#### [Problem]
Lines to restate from the data below: from the one containing "修共中士一切所缘法类 ，如共下时所说共法 ，此亦应取。诸不共" to the one containing "此等虽是思择而修，然除应修诸", both included. Give them again exactly, and only them.
BEGIN The data
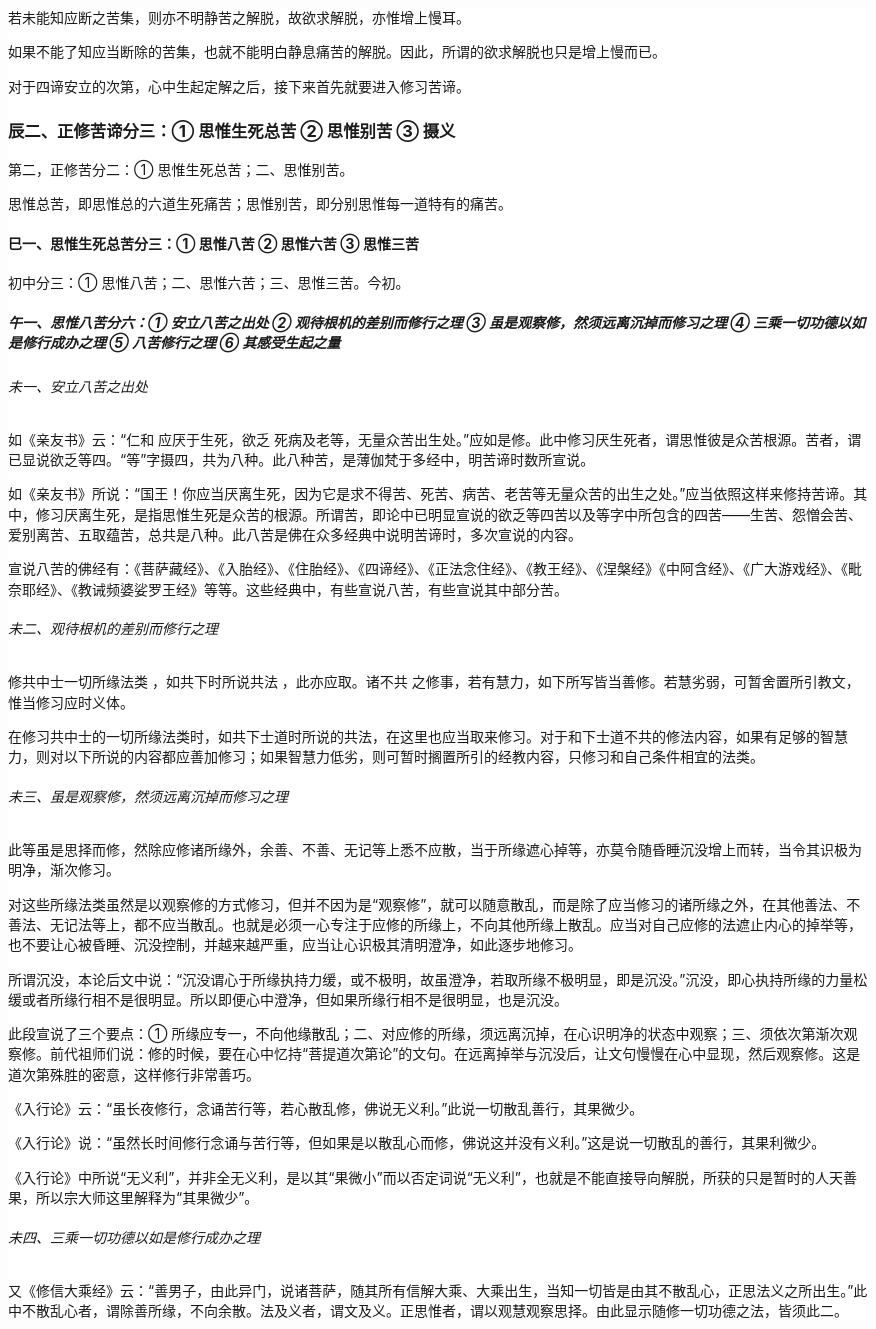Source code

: 若未能知应断之苦集，则亦不明静苦之解脱，故欲求解脱，亦惟增上慢耳。

如果不能了知应当断除的苦集，也就不能明白静息痛苦的解脱。因此，所谓的欲求解脱也只是增上慢而已。

对于四谛安立的次第，心中生起定解之后，接下来首先就要进入修习苦谛。

### 辰二、正修苦谛分三：① 思惟生死总苦 ② 思惟别苦 ③ 摄义

第二，正修苦分二：① 思惟生死总苦；二、思惟别苦。

思惟总苦，即思惟总的六道生死痛苦；思惟别苦，即分别思惟每一道特有的痛苦。

#### 巳一、思惟生死总苦分三：① 思惟八苦 ② 思惟六苦 ③ 思惟三苦

初中分三：① 思惟八苦；二、思惟六苦；三、思惟三苦。今初。

##### 午一、思惟八苦分六：① 安立八苦之出处 ② 观待根机的差别而修行之理 ③ 虽是观察修，然须远离沉掉而修习之理 ④ 三乘一切功德以如是修行成办之理 ⑤ 八苦修行之理 ⑥ 其感受生起之量

###### 未一、安立八苦之出处

如《亲友书》云：“仁和 应厌于生死，欲乏 死病及老等，无量众苦出生处。”应如是修。此中修习厌生死者，谓思惟彼是众苦根源。苦者，谓已显说欲乏等四。“等”字摄四，共为八种。此八种苦，是薄伽梵于多经中，明苦谛时数所宣说。

如《亲友书》所说：“国王！你应当厌离生死，因为它是求不得苦、死苦、病苦、老苦等无量众苦的出生之处。”应当依照这样来修持苦谛。其中，修习厌离生死，是指思惟生死是众苦的根源。所谓苦，即论中已明显宣说的欲乏等四苦以及等字中所包含的四苦——生苦、怨憎会苦、爱别离苦、五取蕴苦，总共是八种。此八苦是佛在众多经典中说明苦谛时，多次宣说的内容。

宣说八苦的佛经有：《菩萨藏经》、《入胎经》、《住胎经》、《四谛经》、《正法念住经》、《教王经》、《涅槃经》《中阿含经》、《广大游戏经》、《毗奈耶经》、《教诫频婆娑罗王经》等等。这些经典中，有些宣说八苦，有些宣说其中部分苦。

###### 未二、观待根机的差别而修行之理

修共中士一切所缘法类 ，如共下时所说共法 ，此亦应取。诸不共 之修事，若有慧力，如下所写皆当善修。若慧劣弱，可暂舍置所引教文，惟当修习应时义体。

在修习共中士的一切所缘法类时，如共下士道时所说的共法，在这里也应当取来修习。对于和下士道不共的修法内容，如果有足够的智慧力，则对以下所说的内容都应善加修习；如果智慧力低劣，则可暂时搁置所引的经教内容，只修习和自己条件相宜的法类。

###### 未三、虽是观察修，然须远离沉掉而修习之理

此等虽是思择而修，然除应修诸所缘外，余善、不善、无记等上悉不应散，当于所缘遮心掉等，亦莫令随昏睡沉没增上而转，当令其识极为明净，渐次修习。

对这些所缘法类虽然是以观察修的方式修习，但并不因为是“观察修”，就可以随意散乱，而是除了应当修习的诸所缘之外，在其他善法、不善法、无记法等上，都不应当散乱。也就是必须一心专注于应修的所缘上，不向其他所缘上散乱。应当对自己应修的法遮止内心的掉举等，也不要让心被昏睡、沉没控制，并越来越严重，应当让心识极其清明澄净，如此逐步地修习。

所谓沉没，本论后文中说：“沉没谓心于所缘执持力缓，或不极明，故虽澄净，若取所缘不极明显，即是沉没。”沉没，即心执持所缘的力量松缓或者所缘行相不是很明显。所以即便心中澄净，但如果所缘行相不是很明显，也是沉没。

此段宣说了三个要点：① 所缘应专一，不向他缘散乱；二、对应修的所缘，须远离沉掉，在心识明净的状态中观察；三、须依次第渐次观察修。前代祖师们说：修的时候，要在心中忆持“菩提道次第论”的文句。在远离掉举与沉没后，让文句慢慢在心中显现，然后观察修。这是道次第殊胜的密意，这样修行非常善巧。

《入行论》云：“虽长夜修行，念诵苦行等，若心散乱修，佛说无义利。”此说一切散乱善行，其果微少。

《入行论》说：“虽然长时间修行念诵与苦行等，但如果是以散乱心而修，佛说这并没有义利。”这是说一切散乱的善行，其果利微少。

《入行论》中所说“无义利”，并非全无义利，是以其“果微小”而以否定词说“无义利”，也就是不能直接导向解脱，所获的只是暂时的人天善果，所以宗大师这里解释为“其果微少”。

###### 未四、三乘一切功德以如是修行成办之理

又《修信大乘经》云：“善男子，由此异门，说诸菩萨，随其所有信解大乘、大乘出生，当知一切皆是由其不散乱心，正思法义之所出生。”此中不散乱心者，谓除善所缘，不向余散。法及义者，谓文及义。正思惟者，谓以观慧观察思择。由此显示随修一切功德之法，皆须此二。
END The data
#### [Solution for this exercise]
修共中士一切所缘法类 ，如共下时所说共法 ，此亦应取。诸不共 之修事，若有慧力，如下所写皆当善修。若慧劣弱，可暂舍置所引教文，惟当修习应时义体。

在修习共中士的一切所缘法类时，如共下士道时所说的共法，在这里也应当取来修习。对于和下士道不共的修法内容，如果有足够的智慧力，则对以下所说的内容都应善加修习；如果智慧力低劣，则可暂时搁置所引的经教内容，只修习和自己条件相宜的法类。

###### 未三、虽是观察修，然须远离沉掉而修习之理

此等虽是思择而修，然除应修诸所缘外，余善、不善、无记等上悉不应散，当于所缘遮心掉等，亦莫令随昏睡沉没增上而转，当令其识极为明净，渐次修习。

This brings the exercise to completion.